I sucked reflectively on my doughnut.
“I think it’s Tony Hadley,” I said. “From Spandau Ballet.”
“Is that a problem?”
I looked at Tony Hadley. And Tony Hadley looked at me. And then he looked at the plate glass wall that fronted our display.
“Could we maybe have curtains?” he said.
Once I’d explained to the Borises where they’d gone wrong, they were aghast.
“Crikey,” they all said.
A high-level meeting was quickly convened, and it was decided that either me or Tony Hadley would be returned to Earth and a more suitable mate found for whichever of us remained. Because I’d already been there a while, and some visitors were apparently complaining that I’d become repetitive, it was decided that I should be the one to go back. I was actually quite sorry to leave, and even Tony Hadley seemed a bit emotional when the day finally came for me to depart.
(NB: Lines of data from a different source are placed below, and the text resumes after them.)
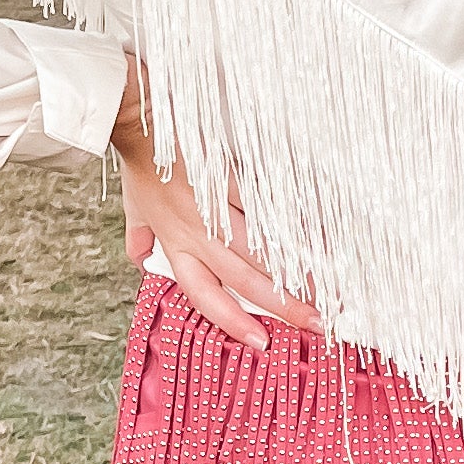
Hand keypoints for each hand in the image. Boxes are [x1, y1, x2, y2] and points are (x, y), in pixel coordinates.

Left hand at [113, 61, 320, 349]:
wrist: (142, 120)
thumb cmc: (142, 165)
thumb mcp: (135, 210)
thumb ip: (140, 239)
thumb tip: (140, 259)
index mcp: (176, 246)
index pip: (205, 297)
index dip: (233, 323)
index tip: (262, 343)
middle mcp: (197, 234)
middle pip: (244, 280)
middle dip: (284, 305)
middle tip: (317, 323)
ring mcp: (216, 206)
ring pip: (261, 249)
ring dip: (296, 271)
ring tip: (329, 287)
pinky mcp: (232, 177)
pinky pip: (267, 207)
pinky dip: (296, 223)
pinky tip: (322, 237)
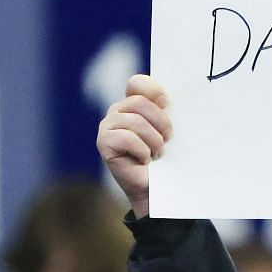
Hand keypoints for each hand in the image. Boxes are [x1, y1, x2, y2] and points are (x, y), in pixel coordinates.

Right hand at [96, 75, 170, 217]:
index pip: (137, 83)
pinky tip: (143, 160)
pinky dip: (142, 151)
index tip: (167, 103)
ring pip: (135, 121)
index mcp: (133, 104)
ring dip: (153, 140)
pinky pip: (127, 138)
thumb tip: (168, 100)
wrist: (156, 187)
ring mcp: (107, 126)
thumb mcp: (167, 130)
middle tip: (167, 139)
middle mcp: (117, 111)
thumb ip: (165, 111)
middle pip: (139, 103)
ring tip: (156, 154)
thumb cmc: (164, 158)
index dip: (152, 89)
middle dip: (160, 122)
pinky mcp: (103, 142)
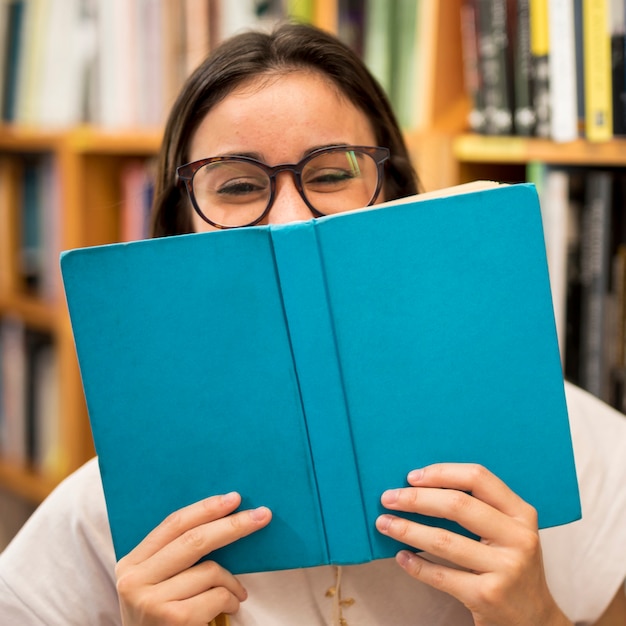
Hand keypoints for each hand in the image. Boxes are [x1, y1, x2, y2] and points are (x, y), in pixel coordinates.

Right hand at [115, 492, 271, 624]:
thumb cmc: (163, 617)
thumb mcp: (158, 582)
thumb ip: (176, 556)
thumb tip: (223, 518)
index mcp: (131, 563)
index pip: (174, 524)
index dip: (206, 508)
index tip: (234, 498)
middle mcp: (135, 580)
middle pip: (194, 540)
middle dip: (233, 525)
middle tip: (262, 515)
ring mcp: (151, 601)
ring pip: (210, 570)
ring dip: (233, 581)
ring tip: (236, 594)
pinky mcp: (172, 619)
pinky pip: (217, 596)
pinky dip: (231, 600)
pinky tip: (231, 607)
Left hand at [375, 463, 571, 625]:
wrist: (535, 620)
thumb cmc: (511, 565)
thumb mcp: (509, 531)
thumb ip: (480, 507)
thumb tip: (421, 485)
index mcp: (521, 514)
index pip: (477, 478)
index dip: (441, 473)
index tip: (411, 477)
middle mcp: (518, 538)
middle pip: (456, 505)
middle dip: (415, 499)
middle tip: (388, 498)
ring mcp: (504, 569)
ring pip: (443, 540)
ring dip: (407, 529)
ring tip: (384, 523)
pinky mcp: (487, 597)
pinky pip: (440, 576)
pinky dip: (415, 565)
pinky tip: (401, 556)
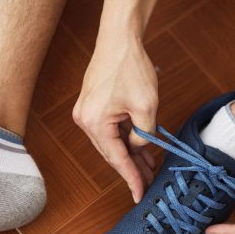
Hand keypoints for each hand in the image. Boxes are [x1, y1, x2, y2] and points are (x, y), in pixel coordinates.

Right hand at [73, 36, 157, 202]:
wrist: (119, 39)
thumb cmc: (131, 68)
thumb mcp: (147, 107)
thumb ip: (144, 135)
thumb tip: (139, 148)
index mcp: (95, 123)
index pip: (116, 159)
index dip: (131, 178)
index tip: (140, 194)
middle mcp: (85, 121)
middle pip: (111, 153)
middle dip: (131, 168)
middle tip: (149, 182)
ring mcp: (86, 113)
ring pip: (111, 143)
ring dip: (129, 154)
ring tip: (148, 167)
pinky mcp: (91, 106)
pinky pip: (109, 130)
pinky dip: (124, 139)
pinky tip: (139, 147)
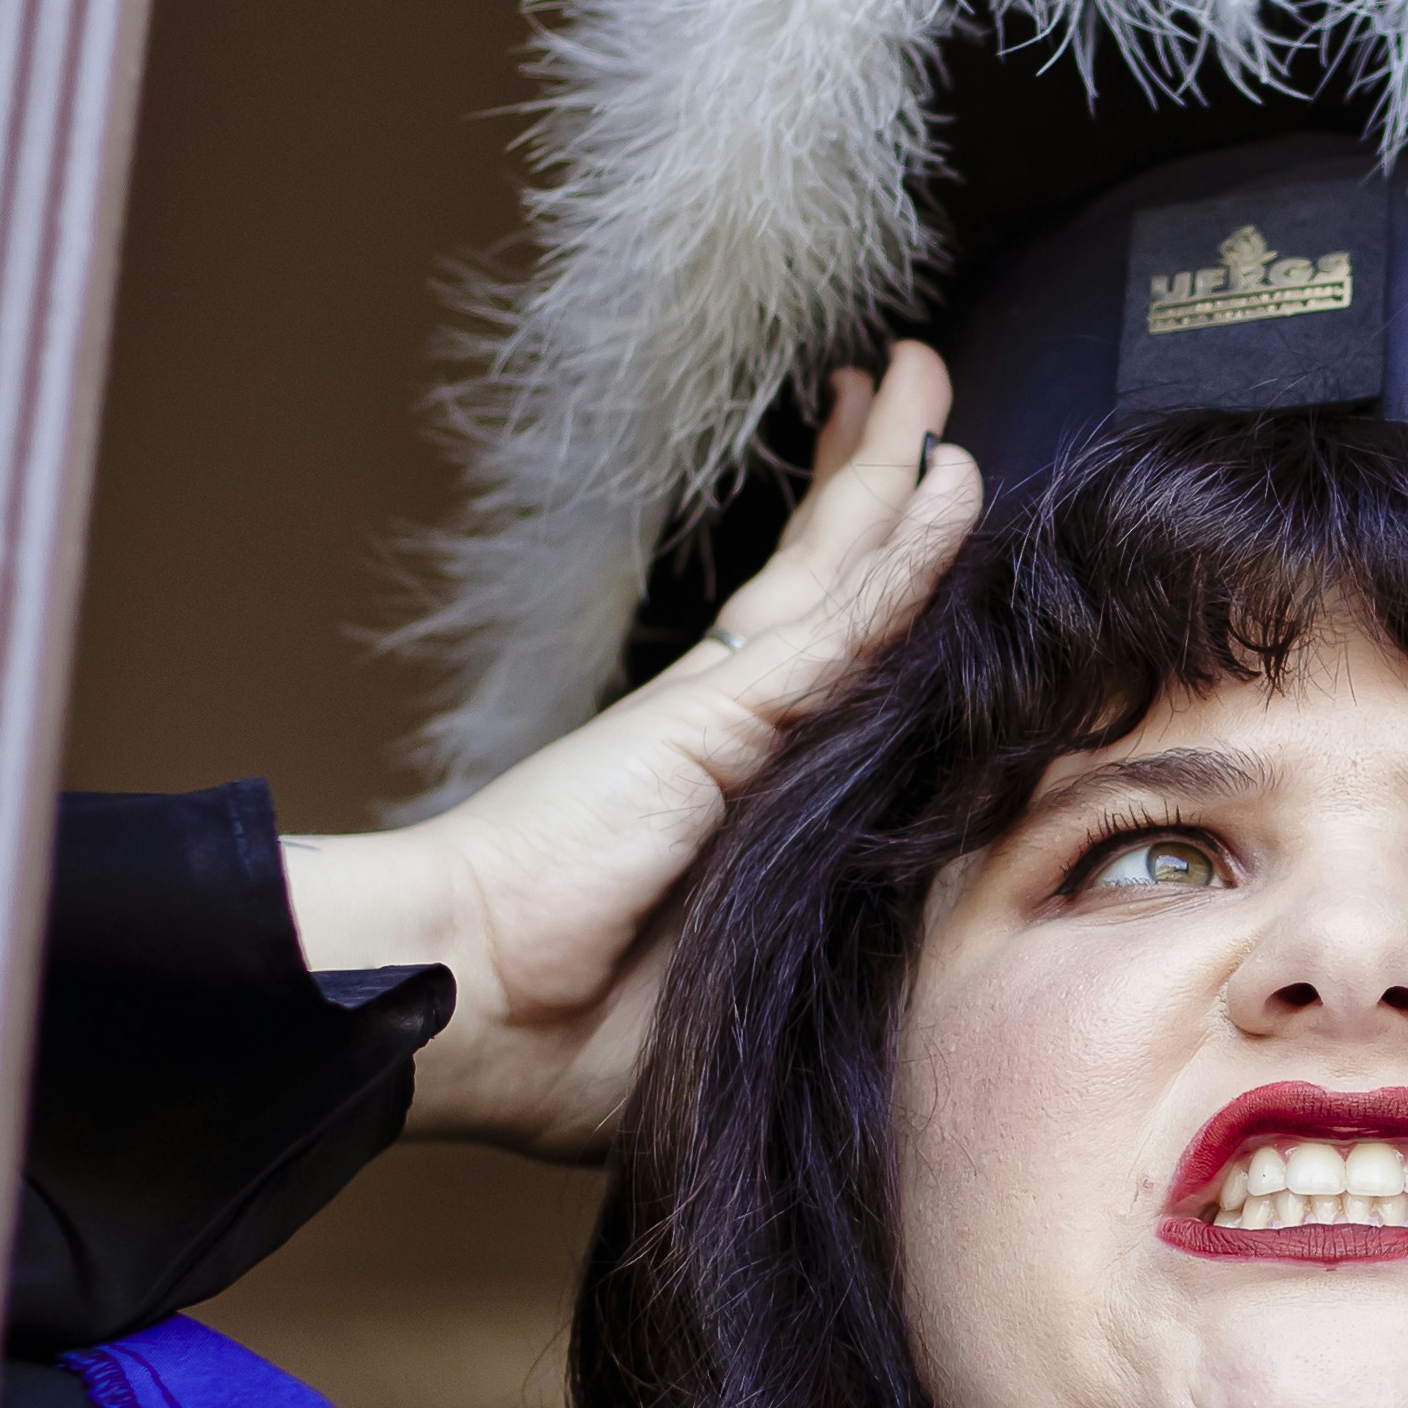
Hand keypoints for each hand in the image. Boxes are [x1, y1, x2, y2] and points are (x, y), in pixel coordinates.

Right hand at [283, 343, 981, 1158]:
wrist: (460, 1000)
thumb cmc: (558, 1030)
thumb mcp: (721, 987)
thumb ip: (786, 952)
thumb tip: (866, 971)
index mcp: (725, 794)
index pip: (818, 667)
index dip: (862, 586)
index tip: (897, 525)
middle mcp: (729, 731)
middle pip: (825, 584)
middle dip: (863, 487)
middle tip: (901, 401)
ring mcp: (725, 714)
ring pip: (838, 572)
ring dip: (886, 472)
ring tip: (918, 377)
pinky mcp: (721, 717)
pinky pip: (843, 620)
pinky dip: (900, 546)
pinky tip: (948, 481)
“What’s that odd gurgling noise?” I said, as he hugged me manfully beside the taxi.
“That,” he said, clearing his throat awkwardly, “is the sound of my soul.”
I was so glad we’d never got those curtains.
I arrived back on Earth at the end of May. But it’s taken me a while to readjust. Also, to stop them making the same mistake again, I offered to show the Borises likely places to pick up women who might be willing to mate with Tony Hadley. I really don’t know why I did that. I’m a fool to myself. I also never realised that every All Bar One has an emergency button in the ladies that links directly to the local police station.
So, in conclusion, that’s why this blog hasn’t been updated since February. But I’m back now, so – let’s give it another go, eh? Oh, and here’s a tip: stay clear of City Hall in April 2011, as it seems that’s when our Boris is due to spume, and by all accounts it can be quite messy. Like a really big sneeze, apparently.
And make the most of the next couple of years.